L’ancien Directeur Général de l’OMC, Pascal Lamy appelait cela le « précautionnisme » par opposition au protectionnisme.

- La protection doit donc se faire à travers des normes et pas en usant des barrières tarifaires classiques ? 

- Un équilibre global doit être trouvé entre quatre dimensions : 
1- Continuer à renforcer le tissu productif, car la vraie protection est dans la compétitivité. 
2- Renforcer la réglementation, la régulation et les normes. Une économie normée est une économie libérale, moderne. Ce n’est absolument pas contradictoire. Et de nombreuses organisations internationales telles que l’OCDE offrent la possibilité d’avoir des benchmarks intéressants.
3- Utiliser pleinement les outils de défense commerciale. Il y a au niveau de l’OMC un ensemble d'outils, gratuits et accessibles pour tous les pays membres, tels l'assistance technique et juridique, la formation, l'encadrement, le benchmarking.

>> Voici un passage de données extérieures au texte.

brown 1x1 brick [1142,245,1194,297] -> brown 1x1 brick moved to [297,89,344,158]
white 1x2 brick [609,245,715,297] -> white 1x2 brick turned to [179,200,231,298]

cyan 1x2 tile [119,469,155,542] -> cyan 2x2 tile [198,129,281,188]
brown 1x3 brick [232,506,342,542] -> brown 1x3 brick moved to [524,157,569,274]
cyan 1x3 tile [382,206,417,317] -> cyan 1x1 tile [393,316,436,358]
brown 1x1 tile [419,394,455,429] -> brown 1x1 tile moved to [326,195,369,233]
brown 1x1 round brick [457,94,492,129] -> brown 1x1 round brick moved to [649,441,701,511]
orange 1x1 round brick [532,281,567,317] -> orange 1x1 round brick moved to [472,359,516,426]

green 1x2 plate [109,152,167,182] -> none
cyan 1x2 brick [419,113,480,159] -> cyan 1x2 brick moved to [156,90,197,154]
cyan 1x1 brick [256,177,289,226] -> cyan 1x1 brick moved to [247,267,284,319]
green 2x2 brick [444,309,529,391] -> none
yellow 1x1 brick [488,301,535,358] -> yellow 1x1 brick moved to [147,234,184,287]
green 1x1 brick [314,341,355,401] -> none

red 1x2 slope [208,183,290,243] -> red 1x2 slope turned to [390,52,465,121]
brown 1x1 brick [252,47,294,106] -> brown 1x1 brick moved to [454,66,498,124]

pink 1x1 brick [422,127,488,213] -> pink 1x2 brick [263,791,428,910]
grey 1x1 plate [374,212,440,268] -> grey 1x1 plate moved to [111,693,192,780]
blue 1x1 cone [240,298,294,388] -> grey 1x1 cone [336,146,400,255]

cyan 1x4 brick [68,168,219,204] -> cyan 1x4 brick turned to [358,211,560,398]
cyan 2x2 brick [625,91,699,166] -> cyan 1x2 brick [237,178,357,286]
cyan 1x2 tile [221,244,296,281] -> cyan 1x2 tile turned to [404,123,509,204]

C’est une dimension qui mérite d’être renforcée parce qu’elle permettrait de renforcer le dispositif juridique de défense commerciale. 
4- Exporter plus, d’où l’importance du réseau des Accords de Libre-échange qui est la première question que posent les investisseurs étrangers lorsqu’ils envisagent de s’installer au Maroc.

Le protectionnisme conduirait à fermer les frontières aux importations mais peut aussi les fermer à l’export. Il est important de trouver un équilibre. 
L’Etat protecteur de ses producteurs et de la santé de ses citoyens, dans le respect et la maîtrise des règles du jeu du commerce mondial permettrait, à l’instar des autres pays de l’OCDE, de continuer à faire évoluer l’environnement réglementaire de l’économie afin d’assurer en permanence (les conjonctures étant évolutives) l'équilibre entre le besoin légitime de protéger les secteurs productifs et garder cette ouverture sur l'international qui permettrait d’exporter plus et d’attirer plus d’IDE.